He was prosecuted on ZERO evidence if one discounts the perjury of Jeffersons cronies.
And that's a pretty big IF. Wilkinson wasn't simply a nobody off the street. He was a high ranking general and territorial governor. He was also, it turns out, a scoundrel, but an allegation of the type he made from a person of his rank cannot simply be brushed aside and ignored. Furthermore, while Burr was likely not guilty of the exaggerated charges of "invasion" that Wilkinson levied against him, it is indisputable that he was up to something no good. In short, a trial of some sort was practically inevitable and to fault it for even happening at all, as you seem to do, betrays more of your own personal animosity against Jefferson than anything of that trial's particulars, or Marshall's conduct in it.
Jefferson (and almost everyone else) knew that Wilkinson was a crook and he had in a cabinet meeting discussed dismissing him from command a few years before because of his corruption.
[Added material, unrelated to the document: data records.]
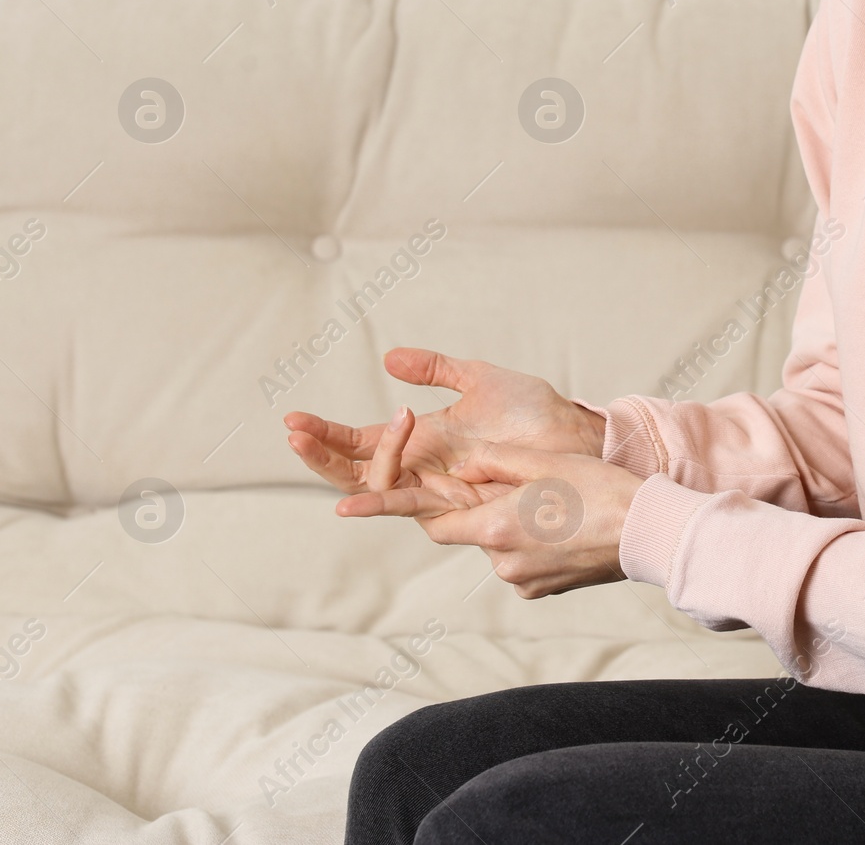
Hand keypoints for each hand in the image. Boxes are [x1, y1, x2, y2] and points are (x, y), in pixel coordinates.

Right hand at [283, 347, 606, 498]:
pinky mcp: (458, 505)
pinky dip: (378, 499)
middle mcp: (422, 471)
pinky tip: (351, 500)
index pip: (360, 442)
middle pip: (356, 470)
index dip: (326, 434)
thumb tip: (389, 359)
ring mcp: (437, 491)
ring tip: (309, 442)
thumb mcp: (478, 380)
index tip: (291, 418)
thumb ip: (435, 369)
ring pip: (375, 486)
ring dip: (339, 467)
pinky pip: (410, 505)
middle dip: (320, 453)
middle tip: (294, 432)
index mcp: (420, 442)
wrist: (573, 436)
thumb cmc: (533, 413)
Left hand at [367, 439, 644, 598]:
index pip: (439, 522)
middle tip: (521, 485)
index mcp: (497, 528)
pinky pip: (522, 564)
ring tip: (554, 504)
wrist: (647, 532)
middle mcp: (504, 563)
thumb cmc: (600, 490)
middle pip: (472, 531)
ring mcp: (524, 581)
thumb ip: (492, 460)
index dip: (425, 505)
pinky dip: (531, 545)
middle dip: (485, 509)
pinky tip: (563, 526)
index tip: (400, 498)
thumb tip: (458, 466)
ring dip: (511, 525)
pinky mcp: (543, 591)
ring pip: (499, 546)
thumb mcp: (544, 461)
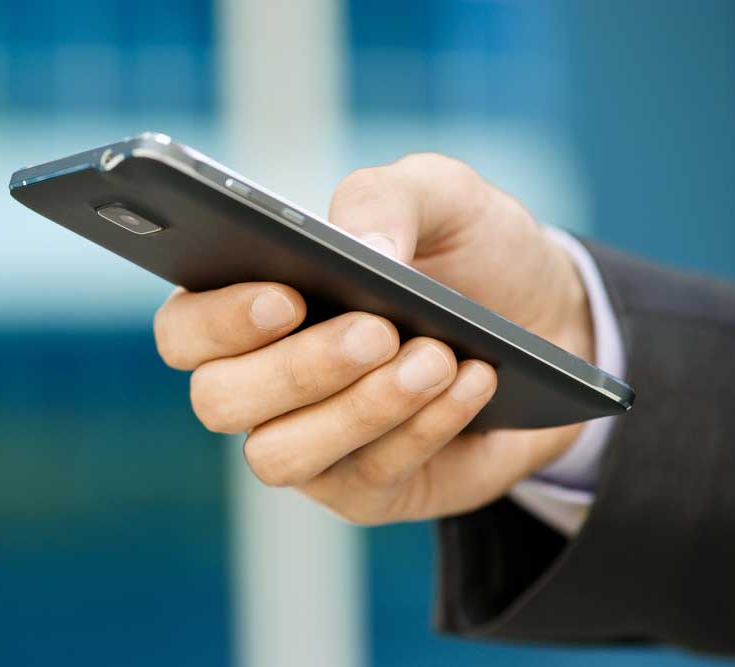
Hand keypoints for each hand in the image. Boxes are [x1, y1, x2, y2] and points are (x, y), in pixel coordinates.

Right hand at [153, 153, 593, 523]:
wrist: (549, 319)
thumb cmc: (468, 252)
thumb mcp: (440, 197)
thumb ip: (385, 199)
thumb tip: (361, 253)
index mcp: (251, 307)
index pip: (185, 330)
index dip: (217, 321)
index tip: (285, 297)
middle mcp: (262, 383)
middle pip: (219, 400)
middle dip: (298, 368)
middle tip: (378, 329)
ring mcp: (309, 442)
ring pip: (279, 456)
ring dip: (359, 409)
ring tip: (435, 358)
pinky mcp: (366, 489)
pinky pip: (369, 477)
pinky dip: (423, 428)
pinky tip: (473, 381)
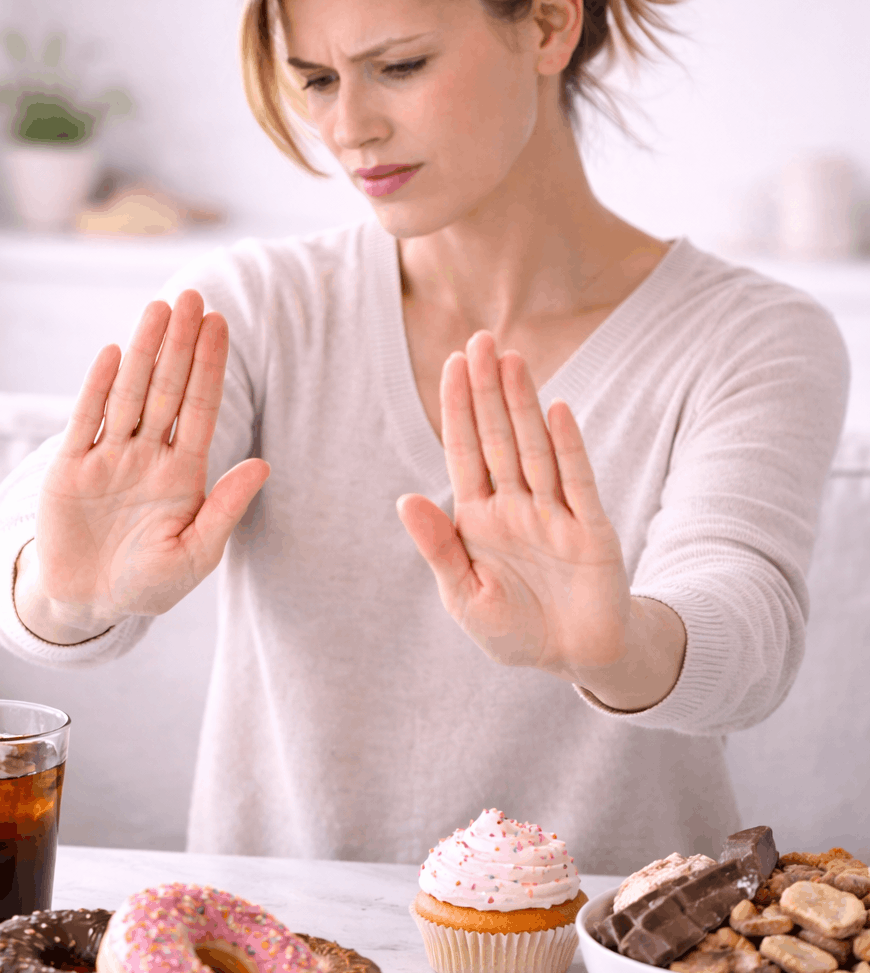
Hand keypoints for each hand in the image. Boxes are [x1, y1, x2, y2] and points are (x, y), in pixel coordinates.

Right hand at [31, 290, 268, 628]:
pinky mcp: (70, 469)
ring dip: (144, 353)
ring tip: (160, 309)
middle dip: (182, 345)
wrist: (89, 601)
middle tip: (194, 297)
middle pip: (168, 389)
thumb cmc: (149, 581)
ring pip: (129, 395)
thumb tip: (264, 465)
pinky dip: (97, 389)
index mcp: (183, 472)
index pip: (201, 408)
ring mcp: (109, 458)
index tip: (221, 324)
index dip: (211, 367)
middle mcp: (148, 455)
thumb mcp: (196, 553)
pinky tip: (113, 354)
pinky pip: (86, 422)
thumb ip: (225, 509)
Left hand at [396, 330, 631, 679]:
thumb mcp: (464, 596)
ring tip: (512, 360)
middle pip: (497, 437)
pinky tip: (556, 410)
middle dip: (487, 390)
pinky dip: (567, 446)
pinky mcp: (590, 528)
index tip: (450, 365)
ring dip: (522, 405)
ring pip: (534, 447)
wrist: (575, 657)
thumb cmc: (514, 629)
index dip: (457, 409)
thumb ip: (438, 548)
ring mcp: (553, 513)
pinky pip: (577, 481)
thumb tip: (406, 499)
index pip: (464, 452)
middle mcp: (514, 506)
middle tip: (480, 340)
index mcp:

Wilkinson had been in the pay of the Spanish for years and it was no secret.
Jefferson’s true character was shown by this trial by his acquiescence in Wilkinson’s disregard of and wholesale violation of the law and the fact that it became evident that W. had been a bigger mover in any plot than Burr.
I have no problem with a trial but a BIG problem with total disregard of the law Jefferson condoned as well as his attempt to convict Burr prior to the trial in the press by pronouncements about his certain guilt.
There is ZERO evidence that Burr had any intention of splitting the western states from the Union in this case. All evidence pointed to confirmation of his claim that he was aiming to settle lands in the Bastrop tract (area around present day Monroe, La. and to be prepared for war with Spain wherein he would seize Mexico. At that time war with Spain was widely expected even by Jefferson, the ultra-pacifist.
Rather than foiling any treasonous plot Jefferson’s intent ONLY was to destroy Burr now his greatest enemy after Hamilton’s murder. In his mind only Burr stood between the Virginia dynasty and decades of power. He had to be destroyed by any means fair or foul.